Они сошли на берег. Девочка доверчиво прижалась к нему. У Филиппа дрогнуло сердце: сейчас он покинет ее, и снова будет один, один, бездомный, безрадостный скиф! Маленькую царевну приютят, а кто приютит его, друга мертвых — Аридема, Армелая, Гипсикратии? Он живет среди теней, он уже сам — тень.

Филипп вздохнул.

— Пойдем, малютка.

Неподалеку темнело несколько хижин, крытых камышом.

Рыбачий поселок, прилепившийся к безлюдным прибрежным холмам, жил своей обыденной жизнью. Мужчины расстилали на солнце сети, для просушки. Женщины с большими иглами в руках ползали на коленях и чинили прорванные ячейки.

Филипп, ведя за руку Динамию, зорко вглядывался в обветренные, темно-коричневые лица рыбаков. Приметив у одной из хижин высокого худого человека в вылинявшем хитоне с разрезами, негромко окликнул:

— Евмен!

Рыбак испуганно оглянулся.

— Кто зовет меня так? Я — Еврикл!

— Евмен, — тихо повторил Филипп. — На наших виноградниках под Херсонесом моя кормилица звала свою дочь Евнией, а сына Евменом.

— Господин! — Рыбак задрожал всем телом. — Не выдавай меня. Алчность и побои нового хозяина…

— Не ты, а я молю тебя, брат, — прервал его Филипп. — Евния указала мне твое прибежище. Молю, приюти это дитя. Кончатся казни — вернешь ребенка ее отцу — царевичу Фарнаку. Прощай, — он наклонился и поцеловал Динамию. — Прощай! — и быстро пошел вдоль берега.

* * *

Степь цвела. Ярко-золотистые и алые тюльпаны, темно-пурпурные гиацинты, крупные звезды белых нарциссов сияли в молодой траве.

Горная лошадка бежала легкой иноходью. Филипп опустил поводья. Он устал. Как он устал! Но он не побежден, нет! Он — скиф, потомок Савмака, внук Гиксия, брат и муж Раксы, — он не уходит в изгнание, он возвращается домой, к своему вольнолюбивому племени. «Нет, борьба еще не окончена, нет!» — повторял он про себя.

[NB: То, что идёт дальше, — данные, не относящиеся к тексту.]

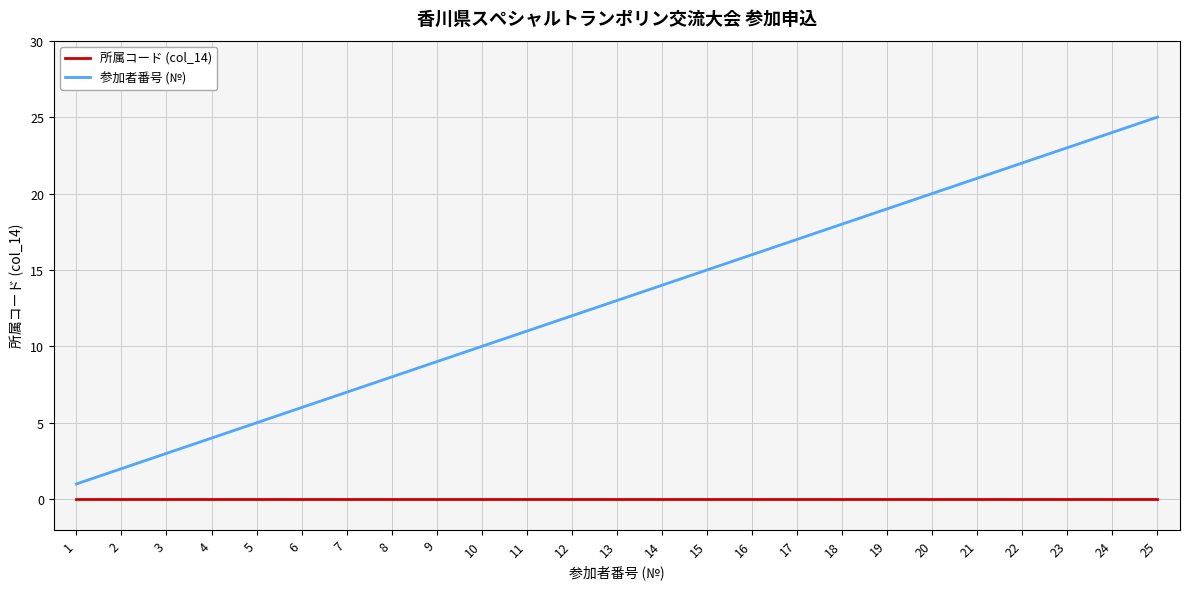

How many distinct data groups are displayed?

2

Курганы таяли во тьме. Трава в степи стала черной. На краю кочевого становища тлел одинокий костер. Старик, укрытый тяжелым войлочным покрывалом, и худенький гибкий мальчик стерегли догорающее пламя. Филипп спрыгнул с коня. Гостеприимство степи запрещало расспрашивать. Мальчик подбросил в огонь сухих сучьев, и пламя ожило. Во всех движениях подростка сквозила грация, свойственная степным детям. Он с интересом разглядывал гостя.